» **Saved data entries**
*****

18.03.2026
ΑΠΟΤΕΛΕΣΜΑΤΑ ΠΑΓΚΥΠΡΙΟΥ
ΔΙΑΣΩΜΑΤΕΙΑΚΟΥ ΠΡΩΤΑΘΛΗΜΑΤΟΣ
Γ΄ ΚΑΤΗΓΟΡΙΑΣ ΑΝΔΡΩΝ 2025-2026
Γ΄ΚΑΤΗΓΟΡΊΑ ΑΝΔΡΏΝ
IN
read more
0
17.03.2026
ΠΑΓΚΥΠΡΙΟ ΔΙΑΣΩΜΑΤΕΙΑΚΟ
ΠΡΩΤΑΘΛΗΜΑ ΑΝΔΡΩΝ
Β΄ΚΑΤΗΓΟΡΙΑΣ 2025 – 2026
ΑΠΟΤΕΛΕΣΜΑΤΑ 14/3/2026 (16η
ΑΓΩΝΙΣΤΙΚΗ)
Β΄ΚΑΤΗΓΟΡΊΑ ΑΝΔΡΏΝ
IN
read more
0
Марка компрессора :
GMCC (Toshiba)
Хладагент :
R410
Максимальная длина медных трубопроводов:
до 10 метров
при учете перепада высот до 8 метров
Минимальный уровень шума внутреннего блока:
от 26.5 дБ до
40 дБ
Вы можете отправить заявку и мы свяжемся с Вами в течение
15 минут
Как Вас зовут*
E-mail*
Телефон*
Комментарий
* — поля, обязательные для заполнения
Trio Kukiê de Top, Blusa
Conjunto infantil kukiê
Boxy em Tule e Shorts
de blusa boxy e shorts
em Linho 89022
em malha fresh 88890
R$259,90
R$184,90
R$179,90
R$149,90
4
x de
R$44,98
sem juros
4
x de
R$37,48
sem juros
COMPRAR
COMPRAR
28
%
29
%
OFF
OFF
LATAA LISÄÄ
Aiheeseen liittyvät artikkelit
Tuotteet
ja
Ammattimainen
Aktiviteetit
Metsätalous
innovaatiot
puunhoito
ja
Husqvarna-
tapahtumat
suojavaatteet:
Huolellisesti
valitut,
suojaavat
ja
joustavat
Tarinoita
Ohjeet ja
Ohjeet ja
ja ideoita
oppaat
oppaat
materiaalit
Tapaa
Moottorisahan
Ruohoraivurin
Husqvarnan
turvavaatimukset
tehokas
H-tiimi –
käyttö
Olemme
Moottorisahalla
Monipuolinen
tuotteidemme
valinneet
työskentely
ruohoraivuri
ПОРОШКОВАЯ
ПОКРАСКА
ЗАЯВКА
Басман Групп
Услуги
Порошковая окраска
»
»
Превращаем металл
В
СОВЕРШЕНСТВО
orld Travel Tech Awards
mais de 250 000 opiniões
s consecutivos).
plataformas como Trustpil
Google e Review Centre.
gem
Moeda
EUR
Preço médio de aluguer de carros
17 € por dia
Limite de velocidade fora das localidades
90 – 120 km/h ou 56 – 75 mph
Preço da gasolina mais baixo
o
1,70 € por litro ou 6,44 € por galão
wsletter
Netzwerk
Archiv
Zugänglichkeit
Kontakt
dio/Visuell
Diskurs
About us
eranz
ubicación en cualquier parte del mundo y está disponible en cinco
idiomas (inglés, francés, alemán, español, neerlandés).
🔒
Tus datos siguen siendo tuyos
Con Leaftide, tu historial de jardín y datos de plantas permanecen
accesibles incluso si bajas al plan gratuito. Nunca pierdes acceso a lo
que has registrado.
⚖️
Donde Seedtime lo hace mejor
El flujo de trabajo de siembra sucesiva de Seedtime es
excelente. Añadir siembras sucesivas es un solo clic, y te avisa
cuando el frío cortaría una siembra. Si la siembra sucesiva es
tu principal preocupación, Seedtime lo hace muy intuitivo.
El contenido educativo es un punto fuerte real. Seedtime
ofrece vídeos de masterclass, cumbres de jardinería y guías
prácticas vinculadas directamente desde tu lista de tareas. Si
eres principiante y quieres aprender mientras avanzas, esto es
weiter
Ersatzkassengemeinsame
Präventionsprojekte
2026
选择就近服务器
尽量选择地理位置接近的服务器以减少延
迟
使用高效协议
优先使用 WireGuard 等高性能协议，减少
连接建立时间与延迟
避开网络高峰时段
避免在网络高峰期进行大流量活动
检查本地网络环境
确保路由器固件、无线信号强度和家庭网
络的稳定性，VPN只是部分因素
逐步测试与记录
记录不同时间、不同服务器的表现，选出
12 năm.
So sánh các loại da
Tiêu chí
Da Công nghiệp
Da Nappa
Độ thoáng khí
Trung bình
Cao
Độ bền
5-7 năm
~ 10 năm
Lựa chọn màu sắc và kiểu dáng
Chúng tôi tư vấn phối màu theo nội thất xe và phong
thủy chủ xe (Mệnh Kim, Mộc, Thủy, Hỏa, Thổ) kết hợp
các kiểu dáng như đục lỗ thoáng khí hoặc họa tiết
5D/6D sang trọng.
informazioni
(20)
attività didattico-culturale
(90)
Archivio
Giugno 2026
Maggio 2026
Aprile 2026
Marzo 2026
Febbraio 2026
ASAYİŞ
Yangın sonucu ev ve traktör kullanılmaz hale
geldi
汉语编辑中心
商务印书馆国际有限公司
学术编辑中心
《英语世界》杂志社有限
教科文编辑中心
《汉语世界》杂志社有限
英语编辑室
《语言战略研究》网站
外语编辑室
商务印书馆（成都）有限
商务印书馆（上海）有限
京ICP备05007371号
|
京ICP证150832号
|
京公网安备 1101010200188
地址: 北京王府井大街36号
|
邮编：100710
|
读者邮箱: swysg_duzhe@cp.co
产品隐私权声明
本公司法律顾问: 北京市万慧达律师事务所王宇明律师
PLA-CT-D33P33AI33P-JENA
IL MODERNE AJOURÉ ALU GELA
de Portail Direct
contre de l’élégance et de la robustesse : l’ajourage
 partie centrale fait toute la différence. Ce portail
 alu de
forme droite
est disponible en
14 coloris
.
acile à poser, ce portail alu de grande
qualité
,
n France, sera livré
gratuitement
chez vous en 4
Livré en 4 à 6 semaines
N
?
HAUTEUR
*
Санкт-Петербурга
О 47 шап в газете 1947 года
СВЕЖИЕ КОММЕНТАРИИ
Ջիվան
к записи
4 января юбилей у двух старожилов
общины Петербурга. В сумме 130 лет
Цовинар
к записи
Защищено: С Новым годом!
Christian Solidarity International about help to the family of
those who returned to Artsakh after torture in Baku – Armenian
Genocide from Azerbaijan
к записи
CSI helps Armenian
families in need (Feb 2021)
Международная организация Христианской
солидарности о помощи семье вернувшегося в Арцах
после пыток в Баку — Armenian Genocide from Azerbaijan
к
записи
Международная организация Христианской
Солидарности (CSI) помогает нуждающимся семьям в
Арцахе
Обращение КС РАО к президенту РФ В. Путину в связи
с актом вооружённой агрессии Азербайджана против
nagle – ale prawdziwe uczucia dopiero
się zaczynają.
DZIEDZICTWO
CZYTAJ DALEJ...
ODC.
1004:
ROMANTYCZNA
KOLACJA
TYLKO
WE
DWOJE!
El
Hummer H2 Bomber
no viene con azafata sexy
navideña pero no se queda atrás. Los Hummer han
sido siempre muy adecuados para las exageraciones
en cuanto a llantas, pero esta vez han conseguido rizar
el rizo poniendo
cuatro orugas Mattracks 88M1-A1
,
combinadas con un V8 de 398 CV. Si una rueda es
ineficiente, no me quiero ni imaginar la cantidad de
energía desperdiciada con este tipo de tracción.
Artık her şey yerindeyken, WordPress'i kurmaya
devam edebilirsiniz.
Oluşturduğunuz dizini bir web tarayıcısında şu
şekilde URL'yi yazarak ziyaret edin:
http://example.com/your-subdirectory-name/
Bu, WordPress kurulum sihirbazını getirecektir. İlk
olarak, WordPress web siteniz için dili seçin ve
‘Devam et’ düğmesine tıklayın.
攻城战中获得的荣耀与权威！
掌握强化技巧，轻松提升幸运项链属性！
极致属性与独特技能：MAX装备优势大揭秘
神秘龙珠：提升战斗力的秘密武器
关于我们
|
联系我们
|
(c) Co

*****

» **WHAT TO WORK ON**
Reproduce the rows above, starting at the first row and continuing through the line containing "cuando el frío", with every occurrence of "read more" replaced by "view details" and nothing else altered.

» **ANSWER FOR THIS EXERCISE**
18.03.2026
ΑΠΟΤΕΛΕΣΜΑΤΑ ΠΑΓΚΥΠΡΙΟΥ
ΔΙΑΣΩΜΑΤΕΙΑΚΟΥ ΠΡΩΤΑΘΛΗΜΑΤΟΣ
Γ΄ ΚΑΤΗΓΟΡΙΑΣ ΑΝΔΡΩΝ 2025-2026
Γ΄ΚΑΤΗΓΟΡΊΑ ΑΝΔΡΏΝ
IN
view details
0
17.03.2026
ΠΑΓΚΥΠΡΙΟ ΔΙΑΣΩΜΑΤΕΙΑΚΟ
ΠΡΩΤΑΘΛΗΜΑ ΑΝΔΡΩΝ
Β΄ΚΑΤΗΓΟΡΙΑΣ 2025 – 2026
ΑΠΟΤΕΛΕΣΜΑΤΑ 14/3/2026 (16η
ΑΓΩΝΙΣΤΙΚΗ)
Β΄ΚΑΤΗΓΟΡΊΑ ΑΝΔΡΏΝ
IN
view details
0
Марка компрессора :
GMCC (Toshiba)
Хладагент :
R410
Максимальная длина медных трубопроводов:
до 10 метров
при учете перепада высот до 8 метров
Минимальный уровень шума внутреннего блока:
от 26.5 дБ до
40 дБ
Вы можете отправить заявку и мы свяжемся с Вами в течение
15 минут
Как Вас зовут*
E-mail*
Телефон*
Комментарий
* — поля, обязательные для заполнения
Trio Kukiê de Top, Blusa
Conjunto infantil kukiê
Boxy em Tule e Shorts
de blusa boxy e shorts
em Linho 89022
em malha fresh 88890
R$259,90
R$184,90
R$179,90
R$149,90
4
x de
R$44,98
sem juros
4
x de
R$37,48
sem juros
COMPRAR
COMPRAR
28
%
29
%
OFF
OFF
LATAA LISÄÄ
Aiheeseen liittyvät artikkelit
Tuotteet
ja
Ammattimainen
Aktiviteetit
Metsätalous
innovaatiot
puunhoito
ja
Husqvarna-
tapahtumat
suojavaatteet:
Huolellisesti
valitut,
suojaavat
ja
joustavat
Tarinoita
Ohjeet ja
Ohjeet ja
ja ideoita
oppaat
oppaat
materiaalit
Tapaa
Moottorisahan
Ruohoraivurin
Husqvarnan
turvavaatimukset
tehokas
H-tiimi –
käyttö
Olemme
Moottorisahalla
Monipuolinen
tuotteidemme
valinneet
työskentely
ruohoraivuri
ПОРОШКОВАЯ
ПОКРАСКА
ЗАЯВКА
Басман Групп
Услуги
Порошковая окраска
»
»
Превращаем металл
В
СОВЕРШЕНСТВО
orld Travel Tech Awards
mais de 250 000 opiniões
s consecutivos).
plataformas como Trustpil
Google e Review Centre.
gem
Moeda
EUR
Preço médio de aluguer de carros
17 € por dia
Limite de velocidade fora das localidades
90 – 120 km/h ou 56 – 75 mph
Preço da gasolina mais baixo
o
1,70 € por litro ou 6,44 € por galão
wsletter
Netzwerk
Archiv
Zugänglichkeit
Kontakt
dio/Visuell
Diskurs
About us
eranz
ubicación en cualquier parte del mundo y está disponible en cinco
idiomas (inglés, francés, alemán, español, neerlandés).
🔒
Tus datos siguen siendo tuyos
Con Leaftide, tu historial de jardín y datos de plantas permanecen
accesibles incluso si bajas al plan gratuito. Nunca pierdes acceso a lo
que has registrado.
⚖️
Donde Seedtime lo hace mejor
El flujo de trabajo de siembra sucesiva de Seedtime es
excelente. Añadir siembras sucesivas es un solo clic, y te avisa
cuando el frío cortaría una siembra. Si la siembra sucesiva es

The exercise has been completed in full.